**EXTRACTED TEXT:**
This example can also be used as a proof-of-concept test to propose others services for SCI.

Contents

The example

When a process tries to open the file "/etc/passwd" the system call must fail returning errno=ENOENT.

Purelibc

#define _GNU_SOURCE
#include <stdio.h>
#include <string.h>
#include <stdarg.h>
#include <sys/syscall.h>
#include <unistd.h>
#include <purelibc.h>
#include <errno.h>

static sfun _native_syscall;
static char buf[128];
static long int mysc(long int sysno, ...){
  va_list ap;
  long int a1,a2,a3,a4,a5,a6;
  va_start (ap, sysno);
  a1=va_arg(ap,long int);
  a2=va_arg(ap,long int);
  a3=va_arg(ap,long int);
  a4=va_arg(ap,long int);
  a5=va_arg(ap,long int);
  a6=va_arg(ap,long int);
  va_end(ap);
  if (sysno == __NR_open) {
    char *path=(char *)a1;
    if (a1 && strcmp(path,"/etc/passwd")==0) {
      errno=ENOENT;
      return -1;
    }
  }
  return _native_syscall(sysno,a1,a2,a3,a4,a5,a6);
}
  void
  __attribute ((constructor))

**RAW DATA:**
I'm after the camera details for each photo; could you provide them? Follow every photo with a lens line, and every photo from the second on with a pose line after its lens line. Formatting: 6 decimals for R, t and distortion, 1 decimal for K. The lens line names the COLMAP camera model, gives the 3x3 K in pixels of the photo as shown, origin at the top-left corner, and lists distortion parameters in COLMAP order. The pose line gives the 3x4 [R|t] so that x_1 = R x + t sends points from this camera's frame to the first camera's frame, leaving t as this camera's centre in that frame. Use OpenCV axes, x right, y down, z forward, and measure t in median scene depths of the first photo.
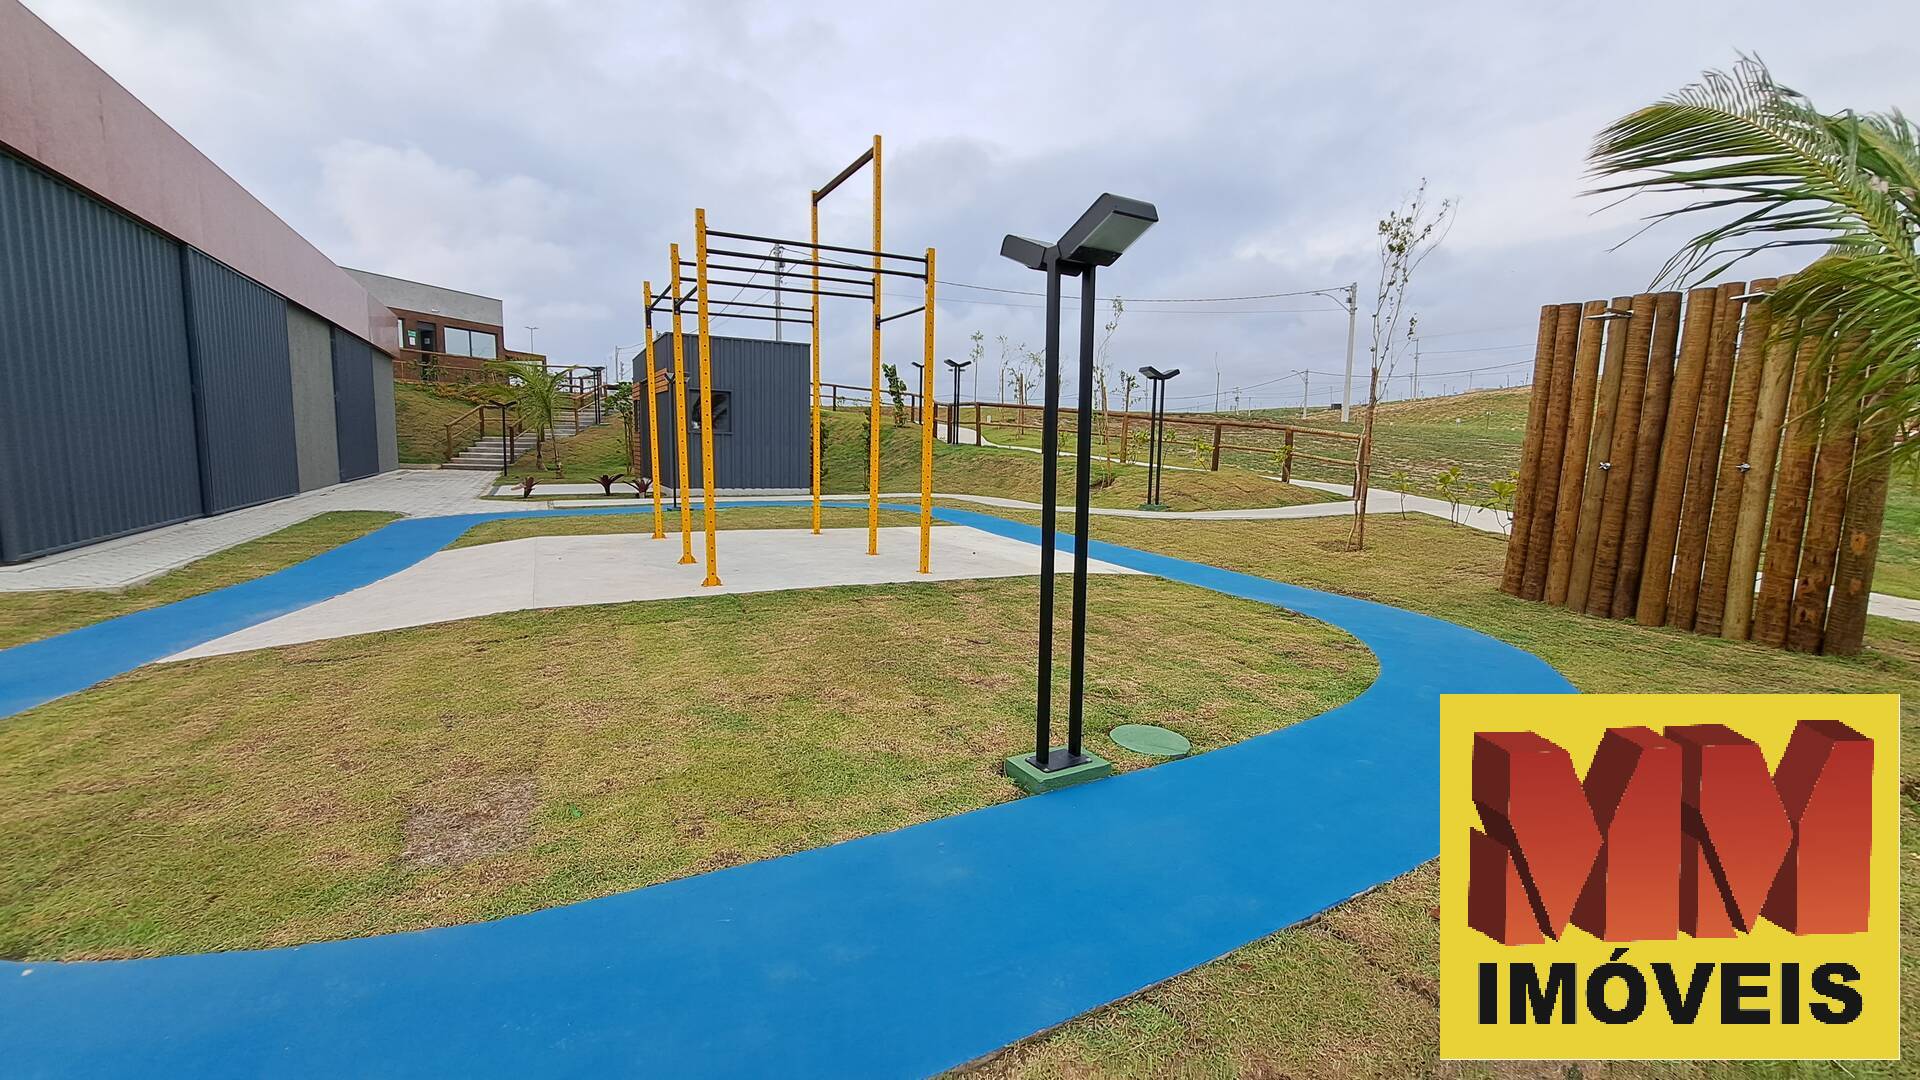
lens RADIAL K [[782.0, 0, 960.0], [0, 782.0, 540.0], [0, 0, 1]] dist [-0.014050, -0.000377]
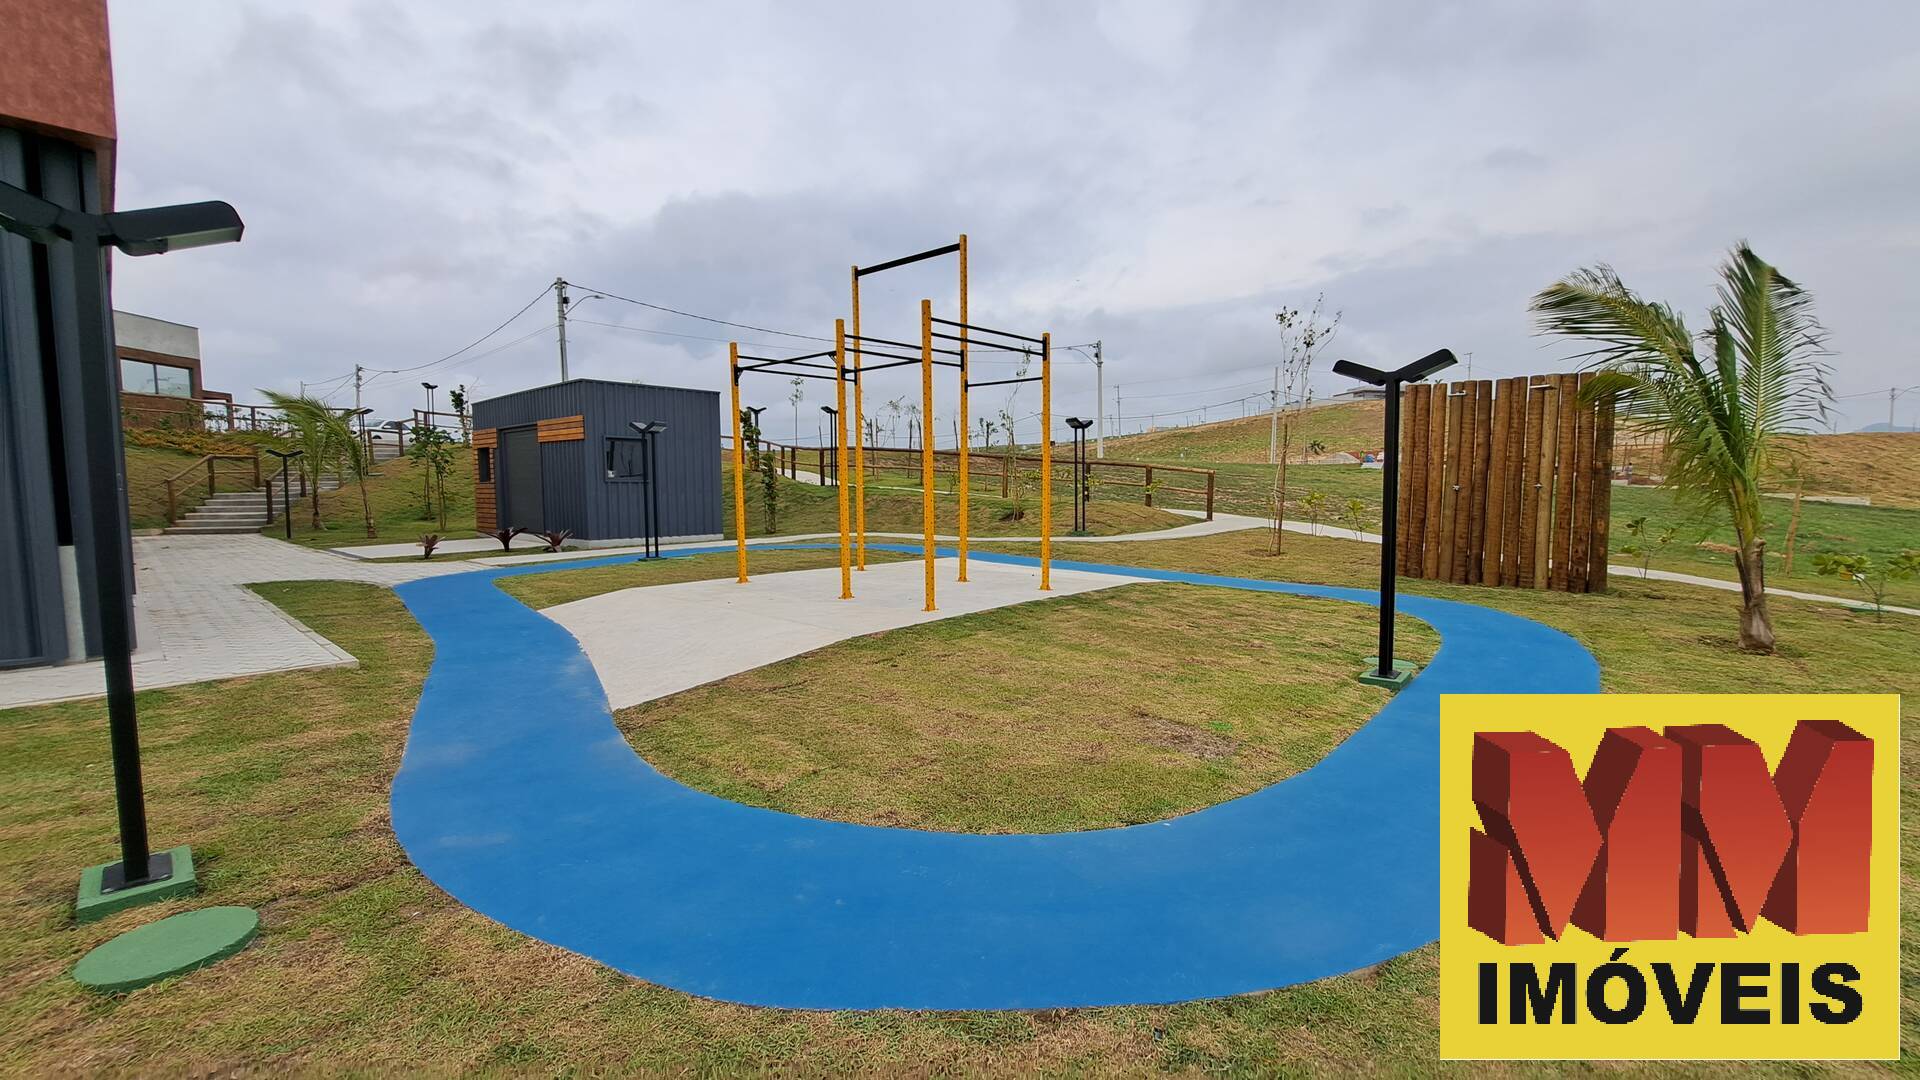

**DIRECTIONS:**
[1] In the Purelibc example text, what errno value must the system call return when a process tries to open "/etc/passwd"?
[2] Copy the part of the Purelibc example text starting with "This example can" and going on through "fail returning errno=ENOENT.".

**ANSWERS FOR THE EXERCISE:**
[1] ENOENT

[2]
This example can also be used as a proof-of-concept test to propose others services for SCI.

Contents

The example

When a process tries to open the file "/etc/passwd" the system call must fail returning errno=ENOENT.